BadRequestError: Raised when the user does not provide a properly formatted request.

ForbiddenError: Raised when the user does not have permission to access the requested resource.

InternalServerError: Raised when the server encounters an unhandled error.

NetworkExceptionError: Raised when the request fails to reach the server due to a network error.

ResourceNotFoundError: Raised when the requested resource does not exist in Direct.

morningstar_data.direct.get_asset_flow_data_points() DataFrame#
Returns:

Returns all available data points related to asset flows.

DataFrame: A DataFrame object with asset flow data points data. DataFrame columns include:

  • datapointId

  • datapointName

  • asOfDate

  • alias

  • startDate

  • endDate

  • frequency

Examples:

import morningstar_data as md

df = md.direct.get_asset_flow_data_points()
df
Output:

datapointId

datapointName

asOfDate

alias

startDate

endDate

frequency

TNA0M

XXX

2021-09-30

Total Net Assets-Market Value(Share Class)

None

None

None

morningstar_data.direct.get_asset_flow_markets() DataFrame#
Returns:

Returns all investment markets that can be used to retrieve asset flow data. For example, “US Open-end & ETFs ex MM ex FoF”.

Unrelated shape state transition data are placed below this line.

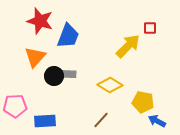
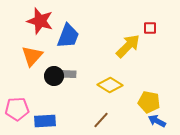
orange triangle: moved 3 px left, 1 px up
yellow pentagon: moved 6 px right
pink pentagon: moved 2 px right, 3 px down
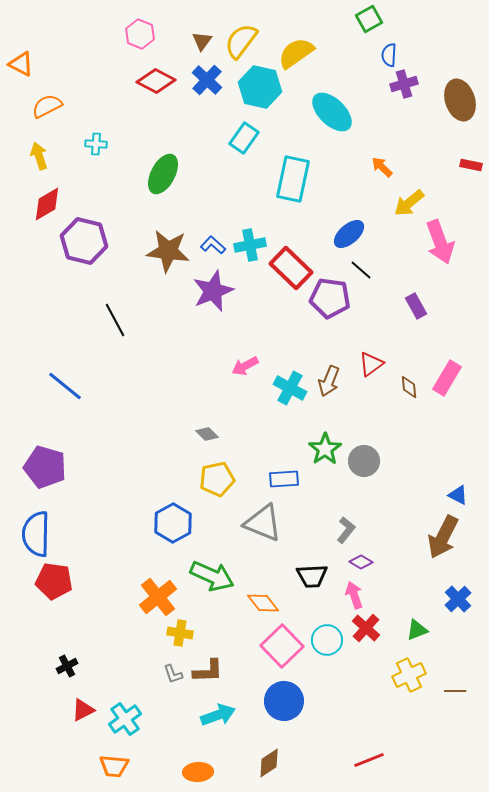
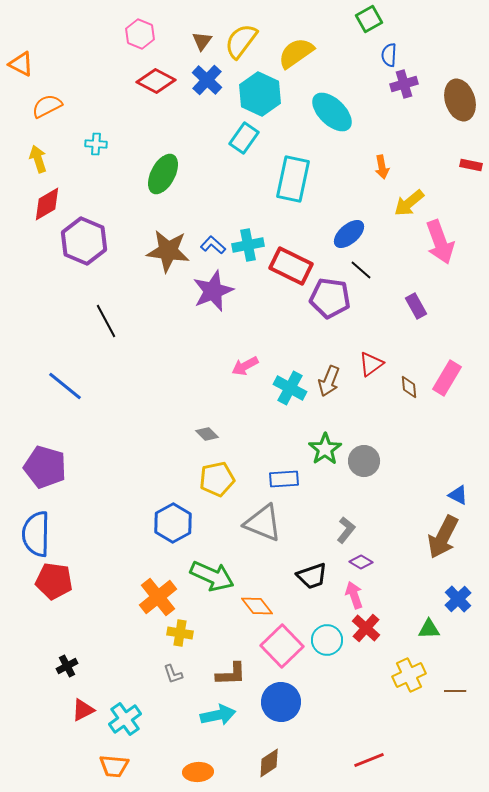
cyan hexagon at (260, 87): moved 7 px down; rotated 12 degrees clockwise
yellow arrow at (39, 156): moved 1 px left, 3 px down
orange arrow at (382, 167): rotated 145 degrees counterclockwise
purple hexagon at (84, 241): rotated 9 degrees clockwise
cyan cross at (250, 245): moved 2 px left
red rectangle at (291, 268): moved 2 px up; rotated 18 degrees counterclockwise
black line at (115, 320): moved 9 px left, 1 px down
black trapezoid at (312, 576): rotated 16 degrees counterclockwise
orange diamond at (263, 603): moved 6 px left, 3 px down
green triangle at (417, 630): moved 12 px right, 1 px up; rotated 20 degrees clockwise
brown L-shape at (208, 671): moved 23 px right, 3 px down
blue circle at (284, 701): moved 3 px left, 1 px down
cyan arrow at (218, 715): rotated 8 degrees clockwise
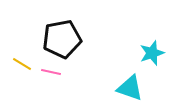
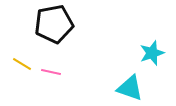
black pentagon: moved 8 px left, 15 px up
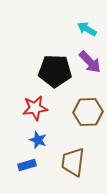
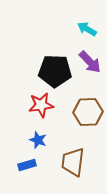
red star: moved 6 px right, 3 px up
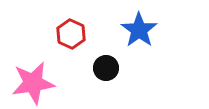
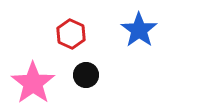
black circle: moved 20 px left, 7 px down
pink star: rotated 27 degrees counterclockwise
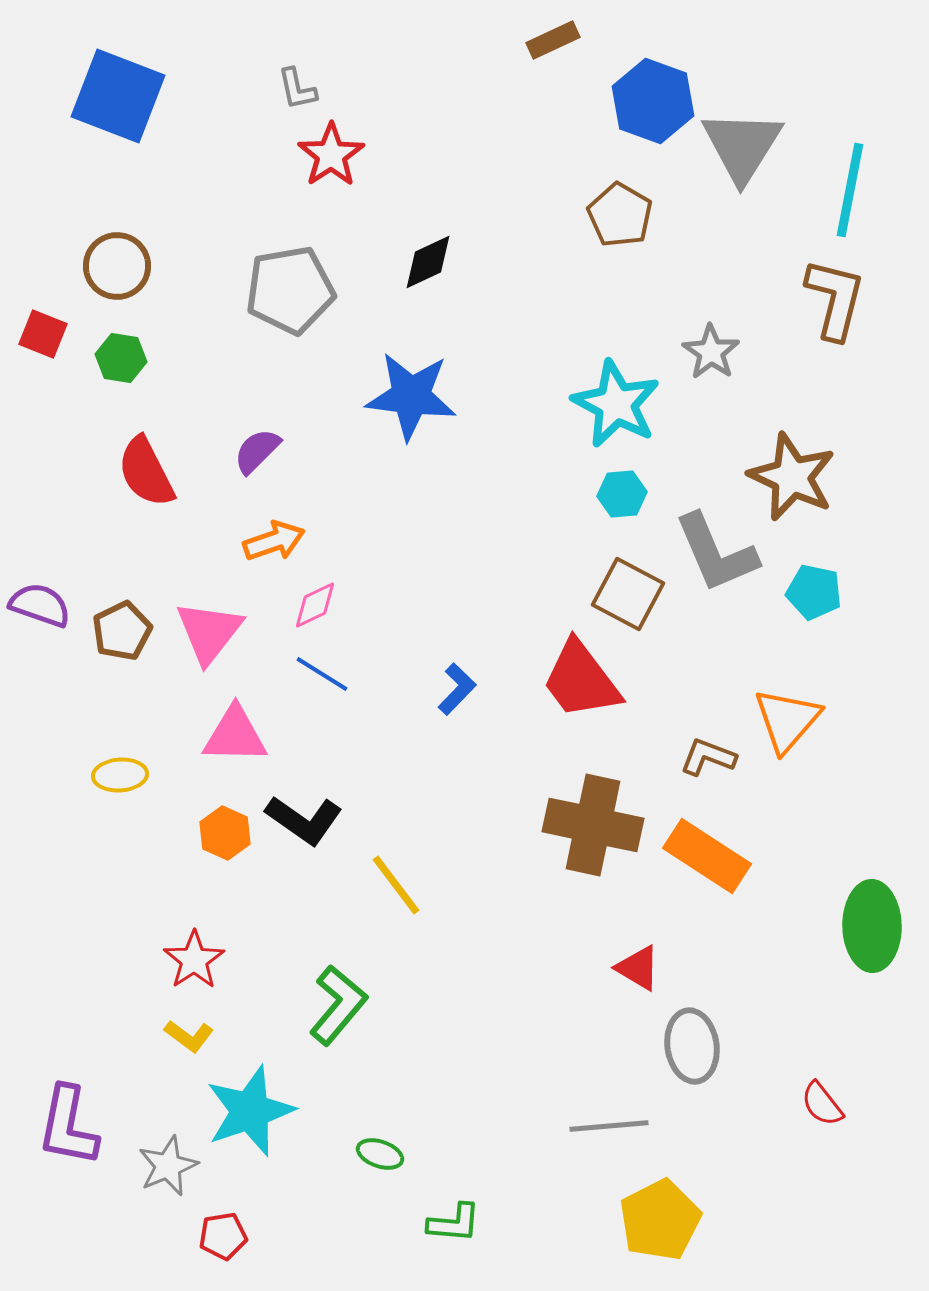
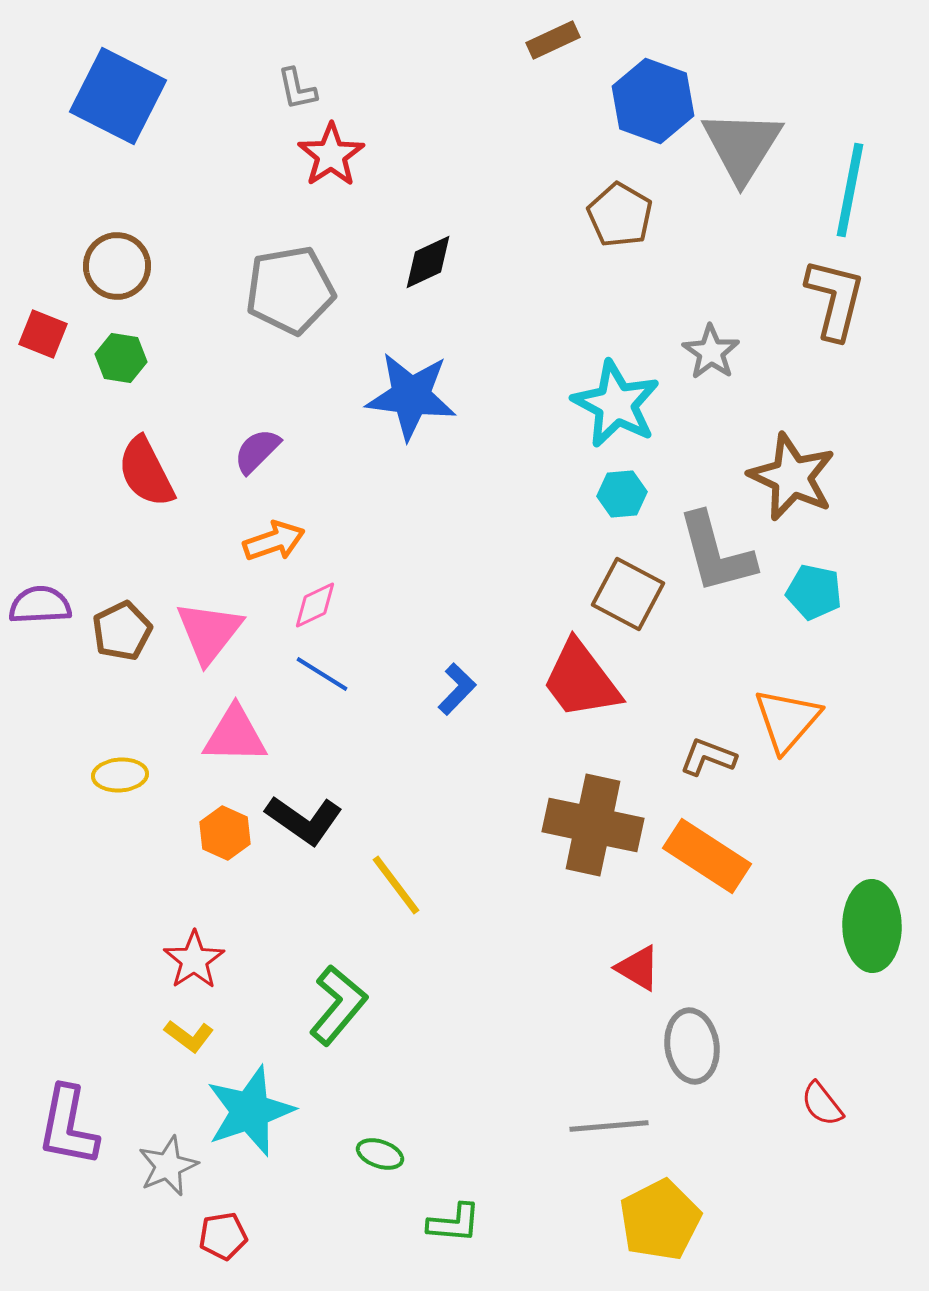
blue square at (118, 96): rotated 6 degrees clockwise
gray L-shape at (716, 553): rotated 8 degrees clockwise
purple semicircle at (40, 605): rotated 22 degrees counterclockwise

DataFrame: A DataFrame object with asset flow markets data. DataFrame columns include:

  • marketId

  • marketName

  • currency

Examples:

import morningstar_data as md

df = md.direct.get_asset_flow_markets()
df
Output:

marketId

marketName

currency

5

US Open-end & ETF ex MM ex FoF

USD

6

US Open-end, ETF, and MM ex FoF

USD

Errors:

AccessDeniedError: Raised when the user is not authenticated.

BadRequestError: Raised when the user does not provide a properly formatted request.

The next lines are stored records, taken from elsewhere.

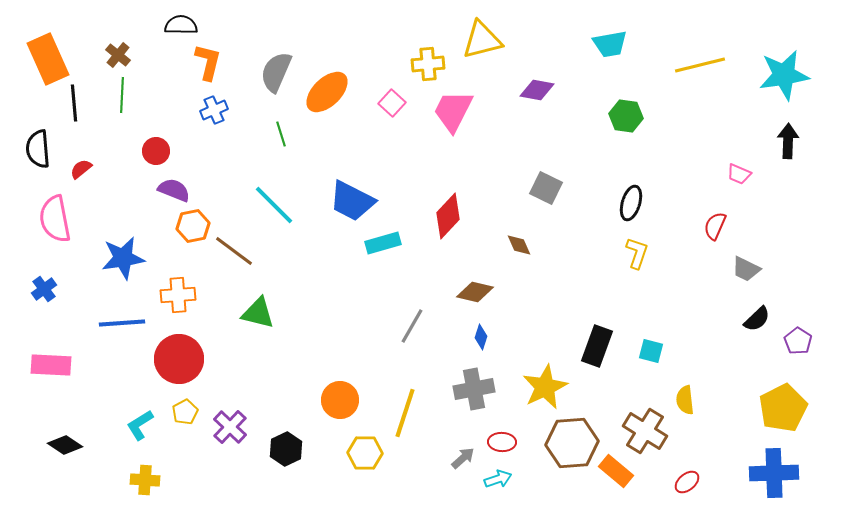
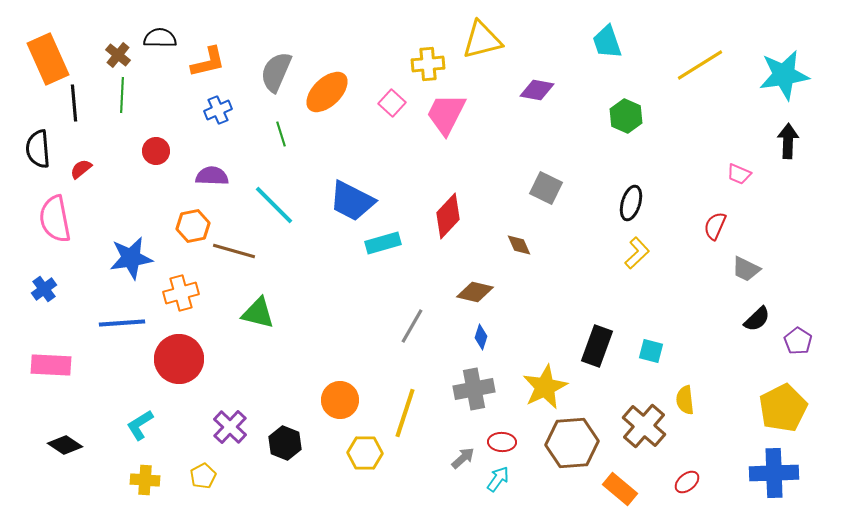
black semicircle at (181, 25): moved 21 px left, 13 px down
cyan trapezoid at (610, 44): moved 3 px left, 2 px up; rotated 81 degrees clockwise
orange L-shape at (208, 62): rotated 63 degrees clockwise
yellow line at (700, 65): rotated 18 degrees counterclockwise
blue cross at (214, 110): moved 4 px right
pink trapezoid at (453, 111): moved 7 px left, 3 px down
green hexagon at (626, 116): rotated 16 degrees clockwise
purple semicircle at (174, 190): moved 38 px right, 14 px up; rotated 20 degrees counterclockwise
brown line at (234, 251): rotated 21 degrees counterclockwise
yellow L-shape at (637, 253): rotated 28 degrees clockwise
blue star at (123, 258): moved 8 px right
orange cross at (178, 295): moved 3 px right, 2 px up; rotated 12 degrees counterclockwise
yellow pentagon at (185, 412): moved 18 px right, 64 px down
brown cross at (645, 431): moved 1 px left, 5 px up; rotated 9 degrees clockwise
black hexagon at (286, 449): moved 1 px left, 6 px up; rotated 12 degrees counterclockwise
orange rectangle at (616, 471): moved 4 px right, 18 px down
cyan arrow at (498, 479): rotated 36 degrees counterclockwise
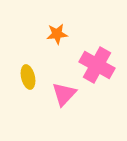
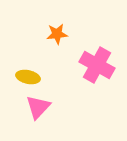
yellow ellipse: rotated 65 degrees counterclockwise
pink triangle: moved 26 px left, 13 px down
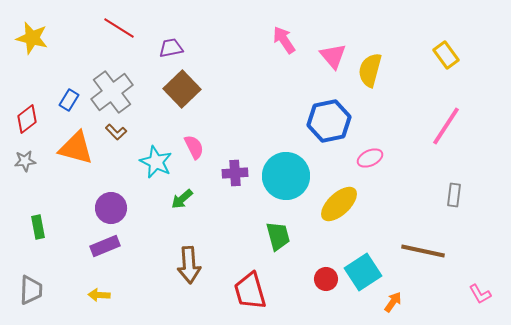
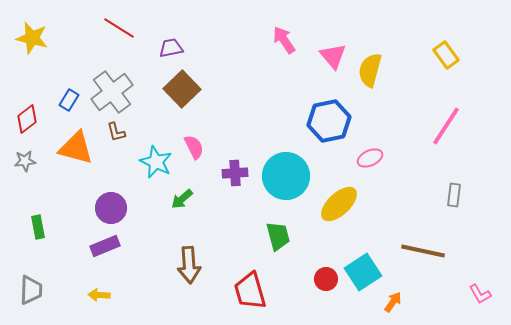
brown L-shape: rotated 30 degrees clockwise
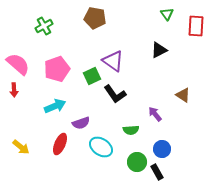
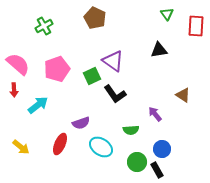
brown pentagon: rotated 15 degrees clockwise
black triangle: rotated 18 degrees clockwise
cyan arrow: moved 17 px left, 1 px up; rotated 15 degrees counterclockwise
black rectangle: moved 2 px up
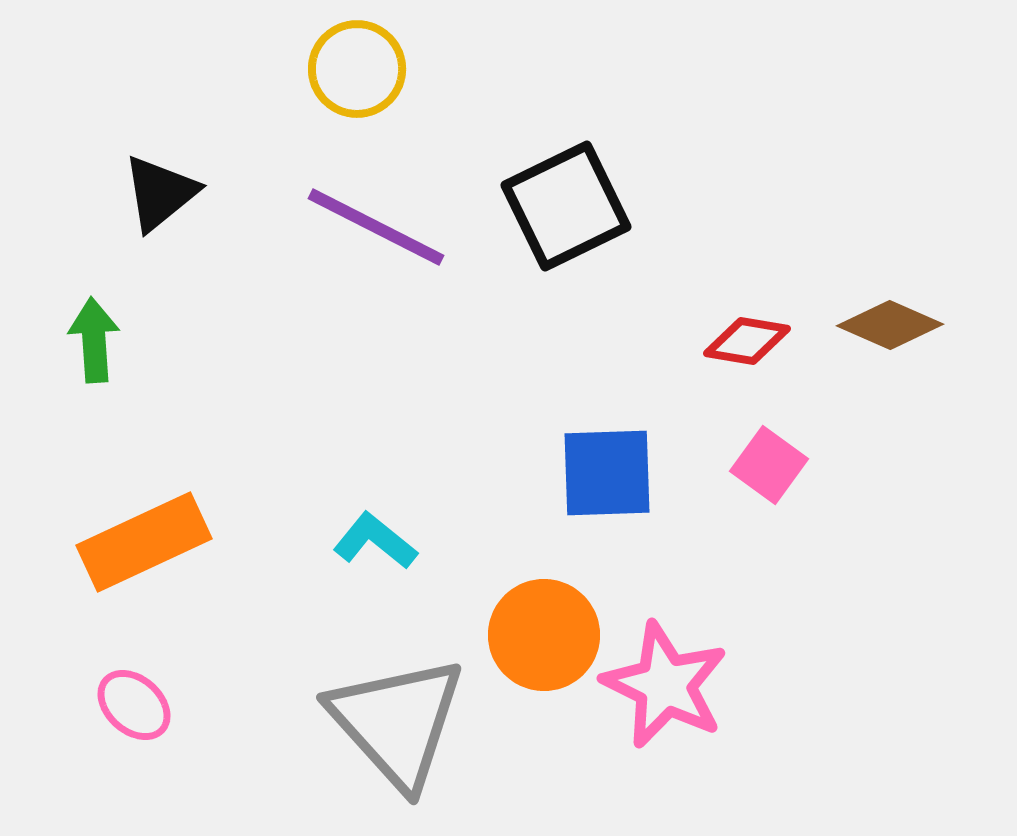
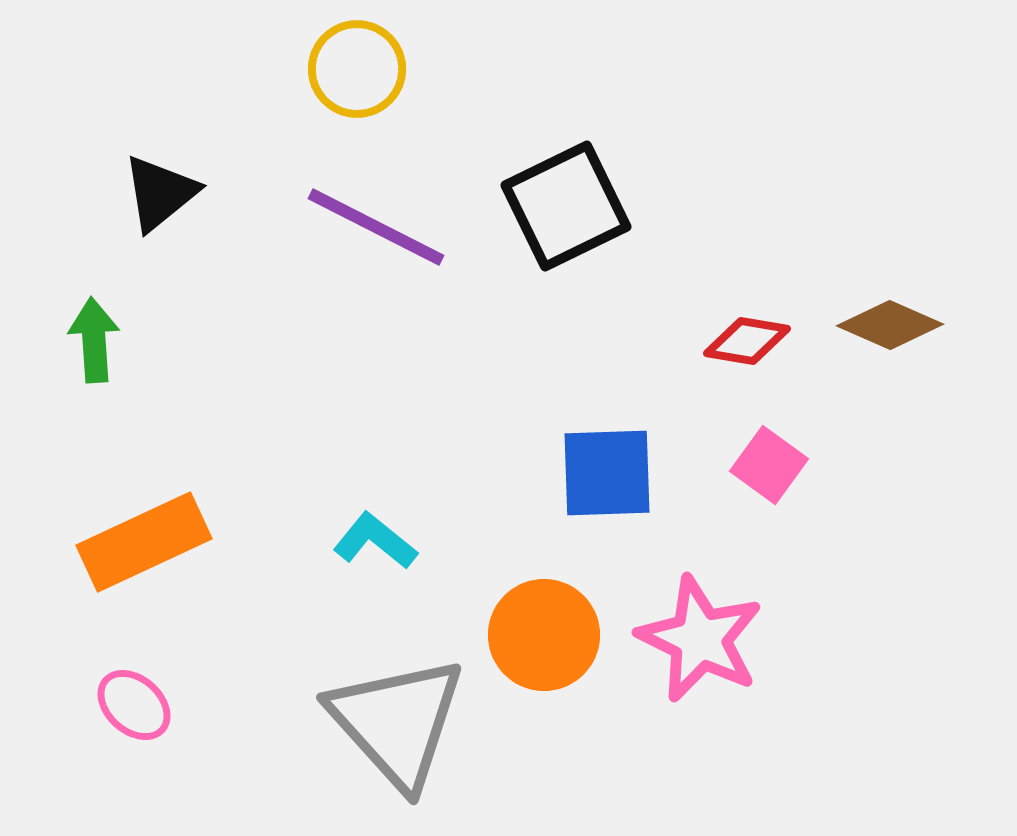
pink star: moved 35 px right, 46 px up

ForbiddenError: Raised when the user does not have permission to access the requested resource.

InternalServerError: Raised when the server encounters an unhandled error.

NetworkExceptionError: Raised when the request fails to reach the server due to a network error.

ResourceNotFoundError: Raised when the requested resource does not exist in Direct.